▸ **TO-DO ITEM A**: Rewrite the passage of the message on Parquet logging that begins at the words "I'd just like" and stops after "level. Something like....", putting "calling application" in place of "wrapping application".

Hello Ryan,
I appreciate you taking the time to share your thoughts.
I'd just like to point out that there is also TRACE level logging if
Parquet requires greater granularity.
Furthermore, I'm not suggesting that there be an unbreakable rule that all
logging must be DEBUG, but it should be the exception, not the rule. It is
more likely the situation the the wrapping application would be responsible
for logging at the INFO and WARN/ERROR level. Something like....
try {
LOG.info("Using Parquet to read file {}", path);
avroParquetReader.read();
} catch (Exception e) {
LOG.error("Failed to read Parquet file", e);
}
This is a very normal setup and doesn't require any additional logging from
the Parquet library itself. Once I see an error with "Failed to re Parquet
file", then I'm going to turn on DEBUG logging and try to reproduce the
error.

▸ **DATA SHOWN**:

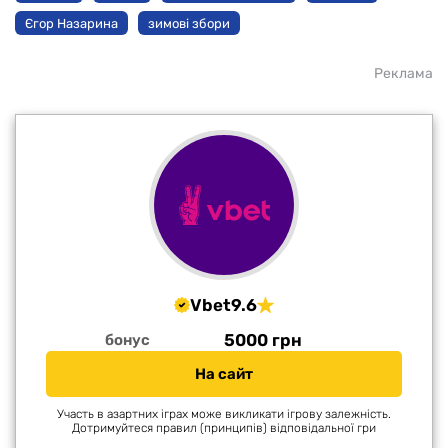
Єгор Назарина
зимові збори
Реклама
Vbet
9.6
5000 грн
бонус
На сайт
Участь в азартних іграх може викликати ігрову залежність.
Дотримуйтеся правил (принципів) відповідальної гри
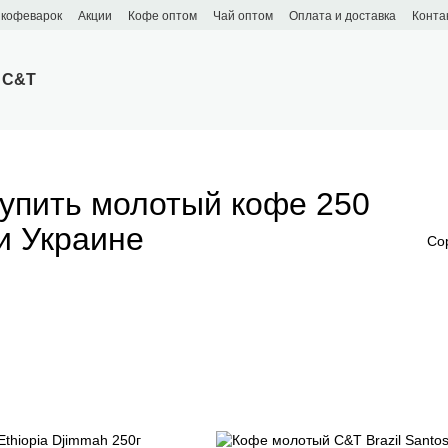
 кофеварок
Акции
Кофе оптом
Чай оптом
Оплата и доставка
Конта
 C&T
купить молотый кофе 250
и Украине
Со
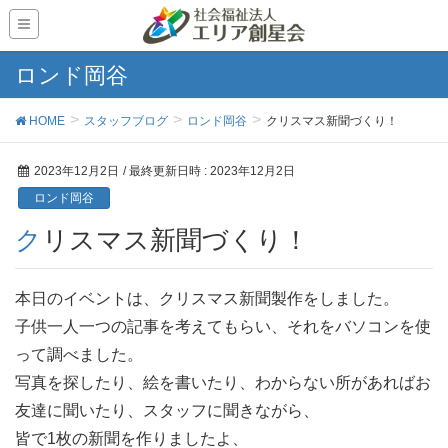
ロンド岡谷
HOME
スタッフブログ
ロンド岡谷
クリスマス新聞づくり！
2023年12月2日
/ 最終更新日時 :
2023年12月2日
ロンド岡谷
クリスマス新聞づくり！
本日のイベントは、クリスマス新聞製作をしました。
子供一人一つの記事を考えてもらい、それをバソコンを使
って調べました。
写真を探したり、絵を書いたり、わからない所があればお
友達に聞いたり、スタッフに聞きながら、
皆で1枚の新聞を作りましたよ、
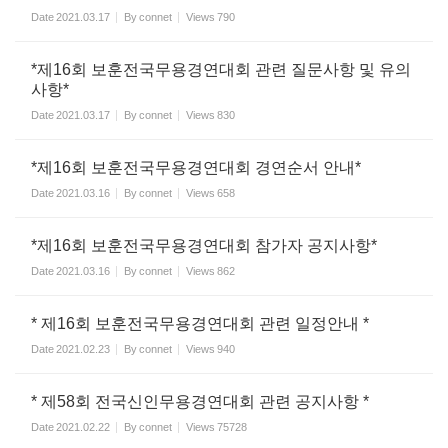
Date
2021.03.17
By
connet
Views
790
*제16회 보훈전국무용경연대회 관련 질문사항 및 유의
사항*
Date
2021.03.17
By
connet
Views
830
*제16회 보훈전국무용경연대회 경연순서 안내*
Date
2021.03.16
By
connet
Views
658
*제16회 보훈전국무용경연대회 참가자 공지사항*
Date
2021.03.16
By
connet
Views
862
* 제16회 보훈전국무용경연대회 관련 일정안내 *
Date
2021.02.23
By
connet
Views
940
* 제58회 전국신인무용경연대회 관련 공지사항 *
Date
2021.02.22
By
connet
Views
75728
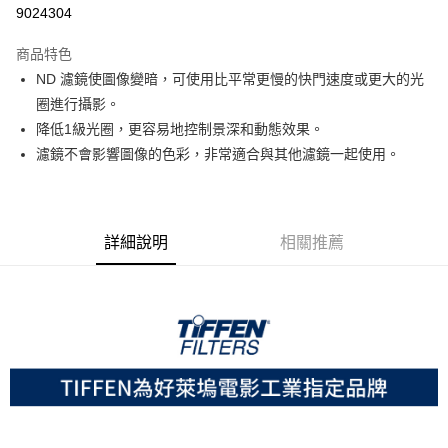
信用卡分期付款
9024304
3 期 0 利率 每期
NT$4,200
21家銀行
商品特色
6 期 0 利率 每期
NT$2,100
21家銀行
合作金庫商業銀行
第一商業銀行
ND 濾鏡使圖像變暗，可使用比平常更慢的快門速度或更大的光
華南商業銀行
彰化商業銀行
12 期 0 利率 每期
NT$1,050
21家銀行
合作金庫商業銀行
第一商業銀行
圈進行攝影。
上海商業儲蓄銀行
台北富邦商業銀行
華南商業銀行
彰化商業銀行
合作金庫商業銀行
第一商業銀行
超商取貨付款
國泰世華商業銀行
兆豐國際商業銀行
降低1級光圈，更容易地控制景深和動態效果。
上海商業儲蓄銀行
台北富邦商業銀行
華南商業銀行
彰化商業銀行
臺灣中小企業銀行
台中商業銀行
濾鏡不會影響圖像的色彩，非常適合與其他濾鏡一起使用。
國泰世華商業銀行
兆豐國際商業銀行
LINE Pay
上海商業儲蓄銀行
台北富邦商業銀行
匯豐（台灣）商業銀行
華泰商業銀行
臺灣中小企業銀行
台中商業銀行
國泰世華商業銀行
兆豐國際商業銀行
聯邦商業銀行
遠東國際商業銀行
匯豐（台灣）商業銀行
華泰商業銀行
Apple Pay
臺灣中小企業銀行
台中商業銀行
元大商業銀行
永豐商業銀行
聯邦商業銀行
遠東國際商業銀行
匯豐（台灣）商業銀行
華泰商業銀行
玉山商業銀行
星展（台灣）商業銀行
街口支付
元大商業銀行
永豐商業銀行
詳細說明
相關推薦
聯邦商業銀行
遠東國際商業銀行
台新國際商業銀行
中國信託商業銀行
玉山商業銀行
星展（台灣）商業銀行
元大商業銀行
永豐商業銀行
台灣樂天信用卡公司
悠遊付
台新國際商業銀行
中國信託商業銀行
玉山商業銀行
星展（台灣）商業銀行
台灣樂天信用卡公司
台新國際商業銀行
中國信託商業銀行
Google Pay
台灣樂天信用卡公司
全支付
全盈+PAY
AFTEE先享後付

--

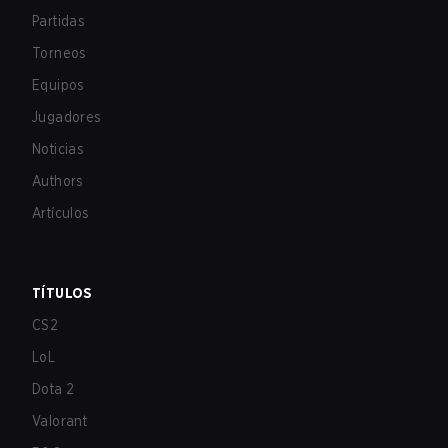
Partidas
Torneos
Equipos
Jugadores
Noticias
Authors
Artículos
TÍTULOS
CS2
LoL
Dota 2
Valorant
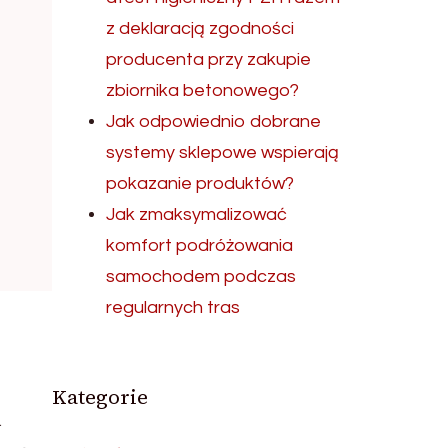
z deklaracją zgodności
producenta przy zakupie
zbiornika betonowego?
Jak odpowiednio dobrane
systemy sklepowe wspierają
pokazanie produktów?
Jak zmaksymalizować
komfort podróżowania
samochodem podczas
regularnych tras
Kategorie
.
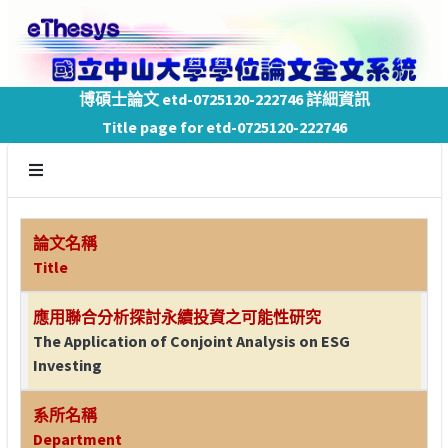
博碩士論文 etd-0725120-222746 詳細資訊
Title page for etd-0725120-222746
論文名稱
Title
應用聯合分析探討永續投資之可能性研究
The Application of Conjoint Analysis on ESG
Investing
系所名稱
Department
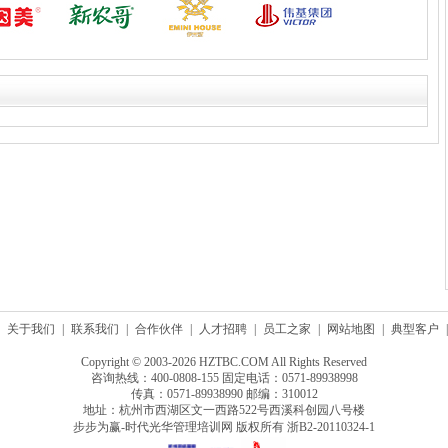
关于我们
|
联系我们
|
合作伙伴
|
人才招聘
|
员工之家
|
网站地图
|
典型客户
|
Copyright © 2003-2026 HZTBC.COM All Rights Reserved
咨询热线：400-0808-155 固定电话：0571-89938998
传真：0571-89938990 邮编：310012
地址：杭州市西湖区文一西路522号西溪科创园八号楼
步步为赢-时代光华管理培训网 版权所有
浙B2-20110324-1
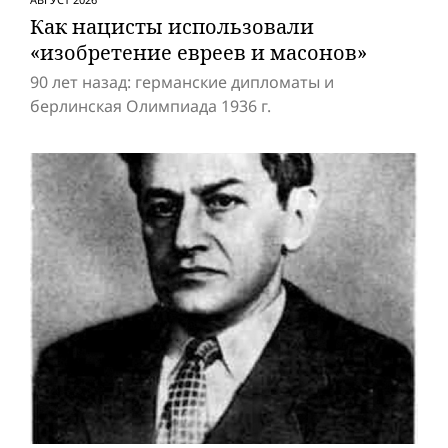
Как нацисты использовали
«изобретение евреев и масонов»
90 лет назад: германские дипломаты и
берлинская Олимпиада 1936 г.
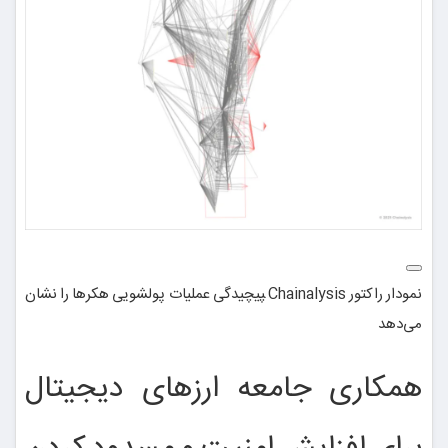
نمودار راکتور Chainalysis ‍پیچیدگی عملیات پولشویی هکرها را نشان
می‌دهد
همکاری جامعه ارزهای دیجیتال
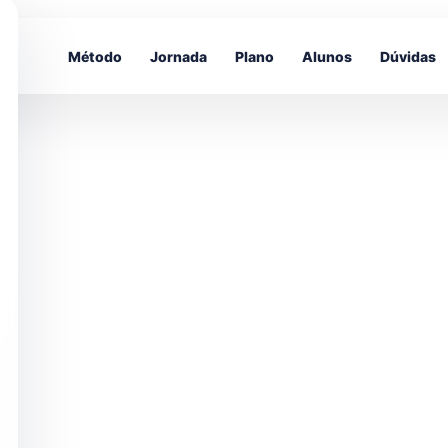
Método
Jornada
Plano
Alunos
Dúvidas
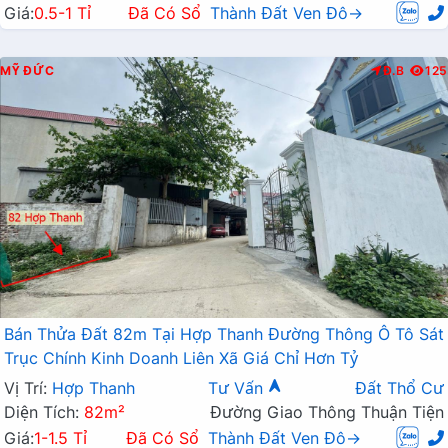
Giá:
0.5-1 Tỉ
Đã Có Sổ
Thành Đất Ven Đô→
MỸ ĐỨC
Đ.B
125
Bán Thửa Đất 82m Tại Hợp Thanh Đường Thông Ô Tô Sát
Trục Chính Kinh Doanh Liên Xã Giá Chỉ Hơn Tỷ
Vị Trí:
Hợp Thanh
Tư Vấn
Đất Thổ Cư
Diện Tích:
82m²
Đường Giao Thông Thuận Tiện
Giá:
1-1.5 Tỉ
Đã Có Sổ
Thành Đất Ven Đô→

==

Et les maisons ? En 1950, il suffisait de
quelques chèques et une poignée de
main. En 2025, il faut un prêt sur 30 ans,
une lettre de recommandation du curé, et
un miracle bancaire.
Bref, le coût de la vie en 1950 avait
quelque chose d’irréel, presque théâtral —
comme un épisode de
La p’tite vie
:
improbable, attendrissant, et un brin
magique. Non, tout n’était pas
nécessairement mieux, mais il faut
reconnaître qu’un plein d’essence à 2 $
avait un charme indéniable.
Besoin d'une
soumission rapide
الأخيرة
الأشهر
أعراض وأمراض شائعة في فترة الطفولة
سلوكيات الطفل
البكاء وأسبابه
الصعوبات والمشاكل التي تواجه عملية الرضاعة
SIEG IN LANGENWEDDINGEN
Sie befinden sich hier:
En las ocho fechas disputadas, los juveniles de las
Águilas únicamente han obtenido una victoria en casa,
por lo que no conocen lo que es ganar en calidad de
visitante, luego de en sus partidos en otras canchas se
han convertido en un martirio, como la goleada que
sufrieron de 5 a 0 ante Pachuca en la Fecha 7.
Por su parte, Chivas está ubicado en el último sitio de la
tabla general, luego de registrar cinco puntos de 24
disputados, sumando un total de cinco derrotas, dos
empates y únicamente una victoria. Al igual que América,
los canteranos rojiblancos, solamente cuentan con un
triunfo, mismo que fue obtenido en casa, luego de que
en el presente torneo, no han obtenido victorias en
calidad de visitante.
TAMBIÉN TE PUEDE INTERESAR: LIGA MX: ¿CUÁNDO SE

▸ **TO-DO ITEM B**: From the records, output as a JSON list of strings the lines that begin at the one containing "Єгор Назарина" and stop after the one containing "皆で1枚の新聞を作りましたよ、", with one string per line and no blank lines. Leave the pictures out of the list.

▸ **EXERCISE RESPONSE A**:
I'd just like to point out that there is also TRACE level logging if
Parquet requires greater granularity.
Furthermore, I'm not suggesting that there be an unbreakable rule that all
logging must be DEBUG, but it should be the exception, not the rule. It is
more likely the situation the the calling application would be responsible
for logging at the INFO and WARN/ERROR level. Something like....

▸ **EXERCISE RESPONSE B**:
[
  "Єгор Назарина",
  "зимові збори",
  "Реклама",
  "Vbet",
  "9.6",
  "5000 грн",
  "бонус",
  "На сайт",
  "Участь в азартних іграх може викликати ігрову залежність.",
  "Дотримуйтеся правил (принципів) відповідальної гри",
  " кофеварок",
  "Акции",
  "Кофе оптом",
  "Чай оптом",
  "Оплата и доставка",
  "Конта",
  " C&T",
  "купить молотый кофе 250",
  "и Украине",
  "Со",
  "ロンド岡谷",
  "HOME",
  "スタッフブログ",
  "ロンド岡谷",
  "クリスマス新聞づくり！",
  "2023年12月2日",
  "/ 最終更新日時 :",
  "2023年12月2日",
  "ロンド岡谷",
  "クリスマス新聞づくり！",
  "本日のイベントは、クリスマス新聞製作をしました。",
  "子供一人一つの記事を考えてもらい、それをバソコンを使",
  "って調べました。",
  "写真を探したり、絵を書いたり、わからない所があればお",
  "友達に聞いたり、スタッフに聞きながら、",
  "皆で1枚の新聞を作りましたよ、"
]